Sombras en el cénit

Andrés García

Siempre me consideré un escritor mediocre. Mis relatos cargados de clichés y desenlaces predecibles, raramente obtenían algo más que comentarios indiferentes en el taller literario por los lunes. Si bien todo cambió cuando empecé a oír susurros, Pronto descubrí que provenían del futuro.

Una tarde lluviosa mientras esbozaba en el cuaderno ideas absurdas, resonó en mí una voz imperiosa; “Para alcanzar la grandeza, debes de deshacerte de tus escrúpulos”. Al principio pensé que estaba perdiendo la razón, pero cada vez que me proponía escribir un reto, llegaba un mensaje, cada vez más claro, cada vez más perturbador.

“Roba las ideas que discutes con tus compañeros”, gruñó la voz una noche. Sin mucho escrúpulo empecé a plagiarlos, justificando mis actos con la promesa de un futuro brillante. Mis historias adquirieron una nueva profundidad, una nueva complejidad, la adulación y el reconocimiento por parte de mis compañeros no tardó en llegar, ya era un asiduo ganador del reto semanal.

Luego, la voz elevó las demandas: “Engaña a quienes confían en ti”. Manipulé a mis mentores, burlé a mis compañeros y amigos, extrayendo de ellos sus secretos que transformé en literatura vibrante, conseguí que semana a semana se publicara mi texto. Cada paso que di me acercó más a mi destino prometido, y aunque la conciencia me atosigaba, los aplausos me ensordecían.

Una madrugada, la voz me dictó el precio final para lograr la fama, lograr el éxito: “Debes de limpiar el camino. El club es un lastre”. Temblé al comprender que debía eliminar a quienes una vez consideré mi segunda familia. La maestra que me había inspirado a escribir, mis compañeros que compartieron tantas tardes de creatividad, todos debían ser sacrificados para que yo ascendiera al pináculo de la literatura.

La noche elegida, invité a mis compañeros a cenar en mi casa, bajo el pretexto de celebrar mi primera publicación en una editorial española. Observé en sus rostros su respaldo sincero, bebían por mi éxito sin saber mis intenciones. Con cada brindis, mi corazón se endurecía. Al final de la noche, me aproveché de la confianza y embriaguez de los invitados para mezclar un potente veneno en sus copas de vino, incluyendo un poco en la mía. Cayeron uno a uno, vi como mi maestra y mis amigos se desvanecían, golpeándose contra el suelo del salón, sus cuerpos convulsionando en silencio.

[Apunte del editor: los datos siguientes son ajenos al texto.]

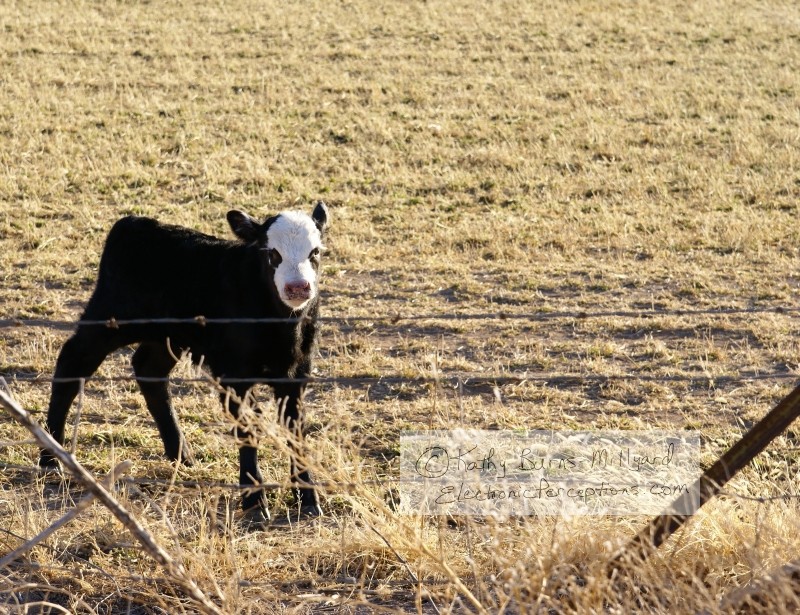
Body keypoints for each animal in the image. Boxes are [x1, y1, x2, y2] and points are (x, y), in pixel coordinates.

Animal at [39, 202, 329, 525]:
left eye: (315, 251)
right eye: (271, 252)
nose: (298, 287)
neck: (280, 327)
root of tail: (134, 223)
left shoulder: (296, 374)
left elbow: (295, 429)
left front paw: (308, 498)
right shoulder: (233, 375)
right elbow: (248, 429)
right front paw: (254, 501)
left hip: (167, 336)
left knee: (149, 370)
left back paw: (180, 453)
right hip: (110, 318)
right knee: (72, 361)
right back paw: (50, 458)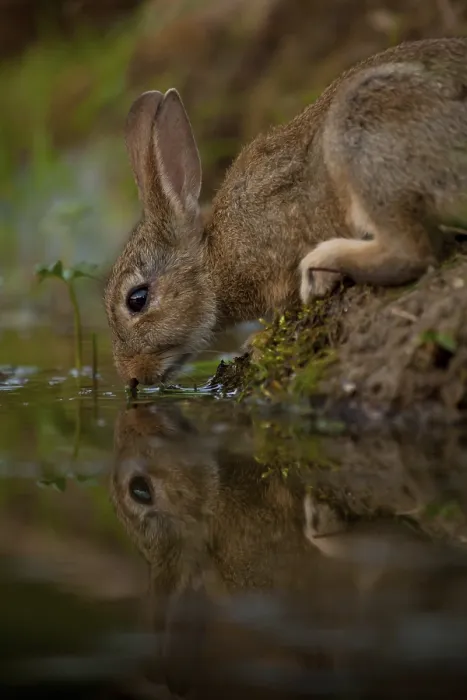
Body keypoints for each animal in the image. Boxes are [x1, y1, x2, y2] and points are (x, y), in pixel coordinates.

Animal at [104, 38, 467, 386]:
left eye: (137, 299)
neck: (214, 257)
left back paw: (323, 266)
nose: (131, 377)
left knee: (410, 253)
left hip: (363, 140)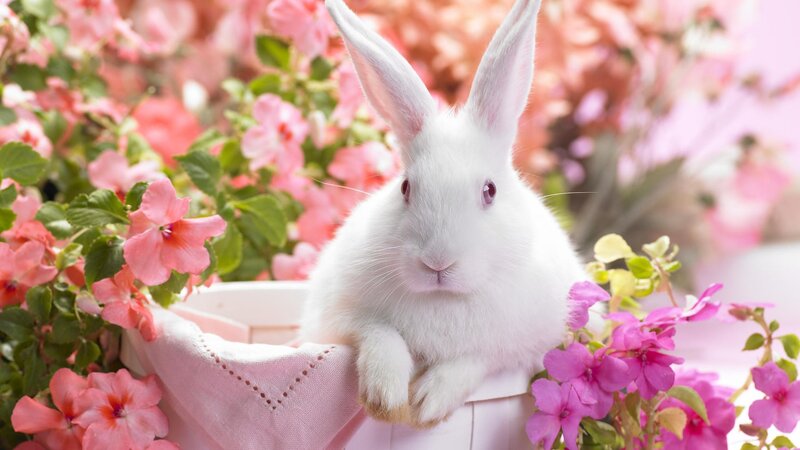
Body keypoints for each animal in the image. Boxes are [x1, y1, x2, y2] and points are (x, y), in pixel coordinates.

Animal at [299, 0, 587, 428]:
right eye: (405, 188)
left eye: (489, 191)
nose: (437, 262)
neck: (443, 298)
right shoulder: (337, 317)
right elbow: (378, 333)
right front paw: (386, 397)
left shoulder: (525, 344)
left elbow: (476, 358)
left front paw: (427, 402)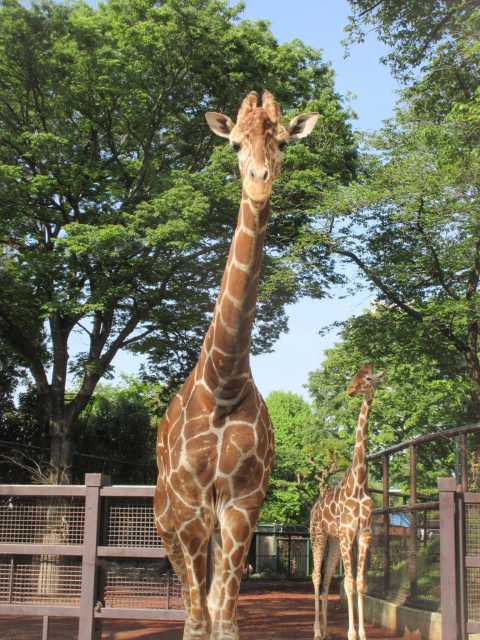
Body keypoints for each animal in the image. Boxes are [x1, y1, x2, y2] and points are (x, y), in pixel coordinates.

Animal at [155, 91, 318, 640]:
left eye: (283, 141)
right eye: (235, 144)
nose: (259, 179)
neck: (222, 383)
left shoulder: (243, 503)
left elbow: (224, 617)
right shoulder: (191, 507)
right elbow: (199, 620)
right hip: (166, 519)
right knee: (191, 605)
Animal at [310, 364, 384, 640]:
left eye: (369, 378)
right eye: (355, 375)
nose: (350, 390)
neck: (359, 484)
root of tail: (314, 507)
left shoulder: (363, 533)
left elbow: (360, 583)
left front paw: (362, 634)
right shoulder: (346, 533)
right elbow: (349, 583)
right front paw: (352, 633)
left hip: (332, 540)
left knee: (327, 577)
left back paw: (326, 632)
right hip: (318, 535)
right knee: (316, 575)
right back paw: (316, 631)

Me liberaron de culpa después del interrogatorio. La euforia anidó en mí, no obstante aún existía el peligro; mis compañeras de Guatemala y Venezuela. Rocié dos de mis libros con tetrodotoxina y los envié como regalo. 

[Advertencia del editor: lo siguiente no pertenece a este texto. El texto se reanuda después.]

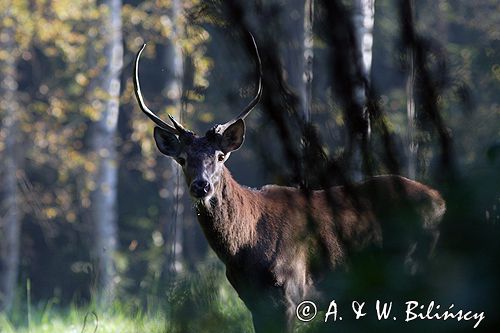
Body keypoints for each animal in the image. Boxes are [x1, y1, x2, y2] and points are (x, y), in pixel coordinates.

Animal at [132, 35, 446, 332]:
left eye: (220, 156)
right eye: (182, 159)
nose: (201, 186)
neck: (243, 248)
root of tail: (441, 201)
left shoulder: (289, 291)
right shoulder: (252, 300)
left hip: (412, 265)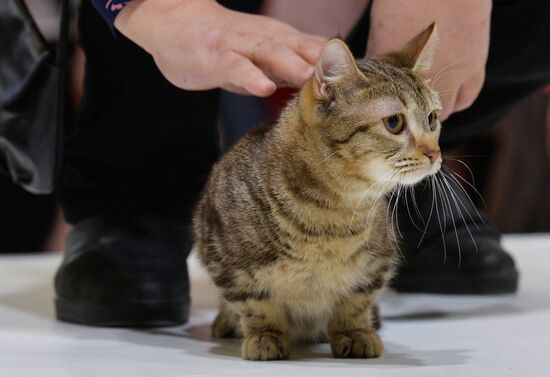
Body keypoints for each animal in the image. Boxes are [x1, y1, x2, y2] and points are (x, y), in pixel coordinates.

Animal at [194, 22, 444, 358]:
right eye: (394, 122)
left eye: (432, 119)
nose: (435, 153)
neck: (332, 214)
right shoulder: (225, 257)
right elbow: (257, 305)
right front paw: (266, 336)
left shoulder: (378, 261)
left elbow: (355, 300)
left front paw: (355, 332)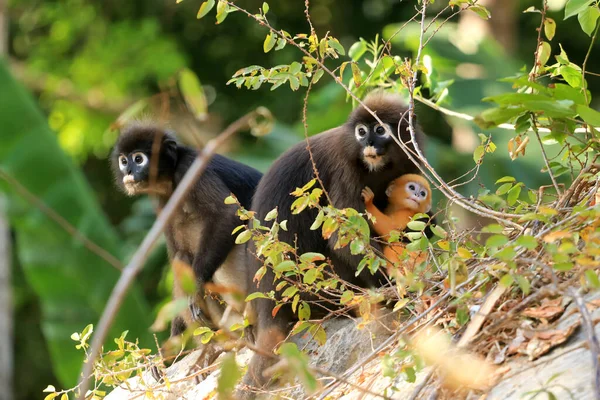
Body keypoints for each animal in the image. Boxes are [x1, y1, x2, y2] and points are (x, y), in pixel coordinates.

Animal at [111, 122, 262, 338]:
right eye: (124, 161)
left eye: (138, 159)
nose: (129, 171)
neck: (171, 181)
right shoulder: (161, 200)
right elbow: (177, 249)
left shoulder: (190, 167)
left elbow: (227, 214)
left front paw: (196, 287)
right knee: (181, 256)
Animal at [241, 92, 428, 396]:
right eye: (361, 132)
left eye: (380, 130)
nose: (369, 144)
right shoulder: (344, 170)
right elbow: (342, 238)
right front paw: (394, 284)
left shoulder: (410, 161)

No escribí por semanas. El eco de mis actos resonaba en cada rincón de la casa, en cada página en blanco. Cuando finalmente volví a escribir, lo hice con una furia fría, calculadora. Mis novelas se volvieron más obscuras, más complejas, en reflejo de la desolación que era mi alma.

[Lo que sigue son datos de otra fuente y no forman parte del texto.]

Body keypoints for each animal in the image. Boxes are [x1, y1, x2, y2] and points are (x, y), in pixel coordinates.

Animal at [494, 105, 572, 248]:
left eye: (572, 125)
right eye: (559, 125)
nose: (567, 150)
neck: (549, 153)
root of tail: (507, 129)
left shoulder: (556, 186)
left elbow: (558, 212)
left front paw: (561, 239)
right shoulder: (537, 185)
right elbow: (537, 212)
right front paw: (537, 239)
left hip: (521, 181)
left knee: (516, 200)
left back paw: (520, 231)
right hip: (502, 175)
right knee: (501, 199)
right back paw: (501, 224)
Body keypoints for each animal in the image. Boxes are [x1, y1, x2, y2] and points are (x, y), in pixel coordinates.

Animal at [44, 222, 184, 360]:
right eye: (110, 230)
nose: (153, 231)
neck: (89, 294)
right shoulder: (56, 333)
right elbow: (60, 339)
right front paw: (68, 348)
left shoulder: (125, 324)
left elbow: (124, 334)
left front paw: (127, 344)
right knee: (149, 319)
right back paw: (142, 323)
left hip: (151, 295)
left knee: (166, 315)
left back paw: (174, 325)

La crítica me aclamó como un genio transformador de la literatura contemporánea. Se pronunciaba mi nombre con reverencia. El premio Nobel llegó, como lo predijo la voz, pero no trajo consuelo. En cada ceremonia veía el rostro de mi maestra, los rostros de mis amigos. Demandando mi presencia desde las sombras.

Mi éxito fue monumental pero mi vida se convirtió en una angustia obscura, perenne. No sucedía noche en que no escuchara los susurros de aquellos a quienes había mandado a las sombras, a quienes había traicionado. El silencio nunca se presentó sin el estruendo de sus gritos mudos. Atrapado en mi propia grandeza caí en cuenta que la voz que había estado escuchando a través de los años era la mía propia, tan propia y tan desconocida.

Y así, en el cenit de mi gloria, elegí el único escape que me quedaba. Una noche, con la misma mezcla que había usado para silenciar a mis amigos, me serví una última copa. Brindé por la obscuridad, brindé por el silencio, y finalmente brindé por el olvido.

En ese momento no lo sabía; los que habitan en las sombras, no olvidan.